**Aim of the task:** Whenever the word "lines" shows up in a line of the data, copy that line.

(Saved data entries)

☆ ☆ ☆ ☆

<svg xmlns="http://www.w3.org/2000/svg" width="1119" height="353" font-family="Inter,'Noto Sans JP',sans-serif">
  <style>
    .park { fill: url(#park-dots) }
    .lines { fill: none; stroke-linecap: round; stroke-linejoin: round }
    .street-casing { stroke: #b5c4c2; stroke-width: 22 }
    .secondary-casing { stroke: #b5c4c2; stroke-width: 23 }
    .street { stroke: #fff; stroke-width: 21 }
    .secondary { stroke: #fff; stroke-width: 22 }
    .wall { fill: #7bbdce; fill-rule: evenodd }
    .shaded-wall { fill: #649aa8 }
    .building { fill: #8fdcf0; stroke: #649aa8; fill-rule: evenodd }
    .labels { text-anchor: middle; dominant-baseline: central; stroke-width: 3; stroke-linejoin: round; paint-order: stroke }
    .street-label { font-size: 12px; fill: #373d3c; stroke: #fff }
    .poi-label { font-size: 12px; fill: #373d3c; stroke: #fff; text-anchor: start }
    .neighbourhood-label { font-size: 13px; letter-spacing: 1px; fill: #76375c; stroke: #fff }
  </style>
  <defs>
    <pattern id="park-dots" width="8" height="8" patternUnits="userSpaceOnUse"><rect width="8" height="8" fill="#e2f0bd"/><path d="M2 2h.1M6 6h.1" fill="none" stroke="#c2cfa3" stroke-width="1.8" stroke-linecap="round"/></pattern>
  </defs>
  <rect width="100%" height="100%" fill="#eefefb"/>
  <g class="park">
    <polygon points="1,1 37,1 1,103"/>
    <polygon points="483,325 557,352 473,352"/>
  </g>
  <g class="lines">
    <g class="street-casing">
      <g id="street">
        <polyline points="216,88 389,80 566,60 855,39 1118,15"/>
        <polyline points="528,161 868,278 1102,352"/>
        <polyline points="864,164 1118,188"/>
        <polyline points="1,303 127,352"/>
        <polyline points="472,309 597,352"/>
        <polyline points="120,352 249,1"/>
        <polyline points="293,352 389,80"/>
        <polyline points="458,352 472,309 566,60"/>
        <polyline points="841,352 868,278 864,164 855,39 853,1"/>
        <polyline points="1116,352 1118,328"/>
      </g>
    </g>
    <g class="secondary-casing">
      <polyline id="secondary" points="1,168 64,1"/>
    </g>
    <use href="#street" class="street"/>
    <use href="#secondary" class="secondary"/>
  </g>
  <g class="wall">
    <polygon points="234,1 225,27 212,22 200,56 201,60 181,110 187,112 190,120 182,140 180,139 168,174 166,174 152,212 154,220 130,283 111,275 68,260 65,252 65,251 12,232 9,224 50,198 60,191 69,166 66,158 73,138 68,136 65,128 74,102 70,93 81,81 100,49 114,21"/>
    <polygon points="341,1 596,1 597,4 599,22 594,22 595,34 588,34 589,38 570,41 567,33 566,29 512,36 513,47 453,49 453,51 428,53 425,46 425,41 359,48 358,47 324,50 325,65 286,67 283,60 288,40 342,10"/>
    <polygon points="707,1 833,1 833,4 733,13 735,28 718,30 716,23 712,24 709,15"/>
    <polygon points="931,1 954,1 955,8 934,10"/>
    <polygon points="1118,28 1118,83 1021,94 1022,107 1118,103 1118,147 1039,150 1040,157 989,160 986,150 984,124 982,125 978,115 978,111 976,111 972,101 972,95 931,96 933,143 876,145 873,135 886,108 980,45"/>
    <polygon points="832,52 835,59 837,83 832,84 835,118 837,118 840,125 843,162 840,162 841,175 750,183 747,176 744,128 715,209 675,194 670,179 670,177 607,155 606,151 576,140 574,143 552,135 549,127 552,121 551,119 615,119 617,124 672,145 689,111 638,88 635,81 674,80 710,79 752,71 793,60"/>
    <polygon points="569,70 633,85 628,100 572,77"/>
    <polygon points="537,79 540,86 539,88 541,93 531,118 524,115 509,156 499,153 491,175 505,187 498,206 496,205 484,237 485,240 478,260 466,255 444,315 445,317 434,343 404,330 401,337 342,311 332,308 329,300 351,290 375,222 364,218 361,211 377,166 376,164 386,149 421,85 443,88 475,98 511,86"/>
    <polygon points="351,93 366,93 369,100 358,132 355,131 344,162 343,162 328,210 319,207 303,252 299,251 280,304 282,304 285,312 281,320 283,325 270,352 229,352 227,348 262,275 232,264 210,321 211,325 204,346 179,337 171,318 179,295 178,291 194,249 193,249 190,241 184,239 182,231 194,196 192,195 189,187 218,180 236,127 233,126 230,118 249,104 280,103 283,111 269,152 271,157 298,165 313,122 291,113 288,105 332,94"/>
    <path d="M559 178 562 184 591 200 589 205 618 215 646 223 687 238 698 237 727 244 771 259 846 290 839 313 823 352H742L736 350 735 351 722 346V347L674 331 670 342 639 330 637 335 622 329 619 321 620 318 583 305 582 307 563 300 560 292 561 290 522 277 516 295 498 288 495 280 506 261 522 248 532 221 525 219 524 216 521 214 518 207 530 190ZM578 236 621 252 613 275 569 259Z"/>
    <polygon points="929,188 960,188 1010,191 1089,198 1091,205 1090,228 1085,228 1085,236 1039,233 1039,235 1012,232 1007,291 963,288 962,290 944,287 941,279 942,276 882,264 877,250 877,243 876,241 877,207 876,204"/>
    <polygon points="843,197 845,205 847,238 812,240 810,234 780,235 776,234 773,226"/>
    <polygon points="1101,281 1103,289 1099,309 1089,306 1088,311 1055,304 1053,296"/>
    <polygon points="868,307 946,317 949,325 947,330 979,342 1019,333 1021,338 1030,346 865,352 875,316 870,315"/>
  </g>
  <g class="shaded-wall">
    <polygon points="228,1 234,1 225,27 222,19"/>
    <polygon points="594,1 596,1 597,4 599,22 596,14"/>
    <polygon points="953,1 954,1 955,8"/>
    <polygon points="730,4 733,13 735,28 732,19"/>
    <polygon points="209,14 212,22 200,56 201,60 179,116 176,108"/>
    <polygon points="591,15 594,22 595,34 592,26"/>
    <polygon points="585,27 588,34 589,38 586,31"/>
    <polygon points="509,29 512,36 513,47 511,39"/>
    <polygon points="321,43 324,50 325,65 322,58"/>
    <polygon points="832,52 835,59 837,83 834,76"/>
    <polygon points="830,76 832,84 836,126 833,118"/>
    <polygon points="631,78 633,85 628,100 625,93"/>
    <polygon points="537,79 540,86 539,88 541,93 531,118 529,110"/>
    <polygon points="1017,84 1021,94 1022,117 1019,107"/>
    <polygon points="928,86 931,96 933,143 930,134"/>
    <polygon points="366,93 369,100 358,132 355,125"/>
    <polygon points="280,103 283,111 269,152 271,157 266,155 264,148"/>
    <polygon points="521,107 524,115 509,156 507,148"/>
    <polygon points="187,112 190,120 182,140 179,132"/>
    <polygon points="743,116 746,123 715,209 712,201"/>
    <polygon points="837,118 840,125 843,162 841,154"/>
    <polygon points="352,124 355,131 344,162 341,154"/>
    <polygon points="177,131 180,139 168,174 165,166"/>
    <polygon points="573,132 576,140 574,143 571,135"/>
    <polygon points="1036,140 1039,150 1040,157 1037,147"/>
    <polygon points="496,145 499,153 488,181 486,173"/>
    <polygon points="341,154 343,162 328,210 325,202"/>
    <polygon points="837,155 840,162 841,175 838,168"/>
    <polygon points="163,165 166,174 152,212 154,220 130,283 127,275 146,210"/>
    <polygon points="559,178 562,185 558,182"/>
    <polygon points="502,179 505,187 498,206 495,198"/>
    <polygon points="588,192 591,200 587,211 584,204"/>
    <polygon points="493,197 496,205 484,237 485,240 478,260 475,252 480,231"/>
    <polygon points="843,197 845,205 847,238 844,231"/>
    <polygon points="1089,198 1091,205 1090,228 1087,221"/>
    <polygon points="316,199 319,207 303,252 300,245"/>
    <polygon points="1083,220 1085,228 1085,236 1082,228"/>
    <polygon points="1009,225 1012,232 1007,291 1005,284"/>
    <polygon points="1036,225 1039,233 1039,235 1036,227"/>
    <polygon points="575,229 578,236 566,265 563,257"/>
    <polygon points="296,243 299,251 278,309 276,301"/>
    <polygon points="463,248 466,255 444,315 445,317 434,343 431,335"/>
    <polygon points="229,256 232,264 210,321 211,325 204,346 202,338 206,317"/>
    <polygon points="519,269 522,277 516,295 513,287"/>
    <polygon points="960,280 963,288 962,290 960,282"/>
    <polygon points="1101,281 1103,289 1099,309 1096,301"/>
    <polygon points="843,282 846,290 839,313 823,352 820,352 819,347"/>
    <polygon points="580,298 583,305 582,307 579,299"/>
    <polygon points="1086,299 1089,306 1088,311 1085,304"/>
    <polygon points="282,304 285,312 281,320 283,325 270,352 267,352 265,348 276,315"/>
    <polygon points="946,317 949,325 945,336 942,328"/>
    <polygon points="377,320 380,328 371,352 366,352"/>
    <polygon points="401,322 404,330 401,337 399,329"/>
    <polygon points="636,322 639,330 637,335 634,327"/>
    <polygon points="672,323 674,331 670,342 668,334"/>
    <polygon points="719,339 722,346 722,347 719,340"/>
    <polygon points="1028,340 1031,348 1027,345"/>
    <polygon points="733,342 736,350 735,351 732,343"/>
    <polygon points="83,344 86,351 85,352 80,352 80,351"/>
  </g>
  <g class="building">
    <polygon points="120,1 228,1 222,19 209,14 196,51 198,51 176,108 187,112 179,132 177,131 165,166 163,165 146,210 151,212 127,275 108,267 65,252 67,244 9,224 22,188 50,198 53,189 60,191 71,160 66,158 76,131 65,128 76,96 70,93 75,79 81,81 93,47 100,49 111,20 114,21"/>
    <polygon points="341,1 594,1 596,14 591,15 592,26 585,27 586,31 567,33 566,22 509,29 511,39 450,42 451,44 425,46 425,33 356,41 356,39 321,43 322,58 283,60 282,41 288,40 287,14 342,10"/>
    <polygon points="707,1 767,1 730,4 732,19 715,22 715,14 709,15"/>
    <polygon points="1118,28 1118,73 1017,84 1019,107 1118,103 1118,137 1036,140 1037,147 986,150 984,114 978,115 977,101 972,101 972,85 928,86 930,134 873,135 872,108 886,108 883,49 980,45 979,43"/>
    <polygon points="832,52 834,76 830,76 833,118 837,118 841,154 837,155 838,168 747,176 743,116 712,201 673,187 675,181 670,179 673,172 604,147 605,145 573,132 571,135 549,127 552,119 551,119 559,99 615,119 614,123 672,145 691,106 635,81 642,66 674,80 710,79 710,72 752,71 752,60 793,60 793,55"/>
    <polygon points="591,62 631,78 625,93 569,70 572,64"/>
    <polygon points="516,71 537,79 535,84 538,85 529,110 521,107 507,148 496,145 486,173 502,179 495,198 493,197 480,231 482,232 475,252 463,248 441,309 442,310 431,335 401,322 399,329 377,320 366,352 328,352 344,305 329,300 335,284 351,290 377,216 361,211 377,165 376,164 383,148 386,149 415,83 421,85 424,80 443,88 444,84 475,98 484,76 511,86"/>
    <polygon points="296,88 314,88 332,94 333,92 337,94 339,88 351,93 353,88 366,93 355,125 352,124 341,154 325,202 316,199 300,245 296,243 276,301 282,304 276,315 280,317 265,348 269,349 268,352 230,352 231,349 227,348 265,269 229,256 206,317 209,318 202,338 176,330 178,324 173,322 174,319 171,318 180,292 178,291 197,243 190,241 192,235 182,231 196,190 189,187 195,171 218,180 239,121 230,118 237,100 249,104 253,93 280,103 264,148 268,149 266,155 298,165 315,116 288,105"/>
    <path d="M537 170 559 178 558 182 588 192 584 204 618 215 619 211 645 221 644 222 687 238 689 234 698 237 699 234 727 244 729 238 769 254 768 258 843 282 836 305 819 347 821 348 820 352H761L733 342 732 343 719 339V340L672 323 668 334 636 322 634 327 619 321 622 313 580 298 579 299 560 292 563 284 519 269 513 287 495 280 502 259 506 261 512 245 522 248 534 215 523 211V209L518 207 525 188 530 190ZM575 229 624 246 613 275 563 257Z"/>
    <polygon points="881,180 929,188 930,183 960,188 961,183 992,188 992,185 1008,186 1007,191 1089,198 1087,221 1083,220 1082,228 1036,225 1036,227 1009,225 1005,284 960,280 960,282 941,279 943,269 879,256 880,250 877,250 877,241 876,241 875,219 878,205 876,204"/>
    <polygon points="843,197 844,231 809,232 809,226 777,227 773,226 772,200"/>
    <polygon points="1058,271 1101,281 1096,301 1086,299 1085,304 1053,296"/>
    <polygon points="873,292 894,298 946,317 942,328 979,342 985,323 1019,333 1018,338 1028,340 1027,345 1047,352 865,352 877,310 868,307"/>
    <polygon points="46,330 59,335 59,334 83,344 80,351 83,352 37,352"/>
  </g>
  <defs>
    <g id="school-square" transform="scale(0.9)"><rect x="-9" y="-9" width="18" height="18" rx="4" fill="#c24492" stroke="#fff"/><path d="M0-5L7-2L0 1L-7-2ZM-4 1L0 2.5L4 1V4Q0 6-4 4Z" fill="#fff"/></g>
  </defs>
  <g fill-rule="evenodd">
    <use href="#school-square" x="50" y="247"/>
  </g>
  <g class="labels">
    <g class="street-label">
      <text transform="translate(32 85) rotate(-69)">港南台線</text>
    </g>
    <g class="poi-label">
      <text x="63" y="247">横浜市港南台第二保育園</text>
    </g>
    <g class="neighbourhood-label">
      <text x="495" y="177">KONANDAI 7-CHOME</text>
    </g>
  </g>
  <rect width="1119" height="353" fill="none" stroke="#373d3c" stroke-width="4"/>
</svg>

☆ ☆ ☆ ☆

**Answer for the task:**
    .lines { fill: none; stroke-linecap: round; stroke-linejoin: round }
  <g class="lines">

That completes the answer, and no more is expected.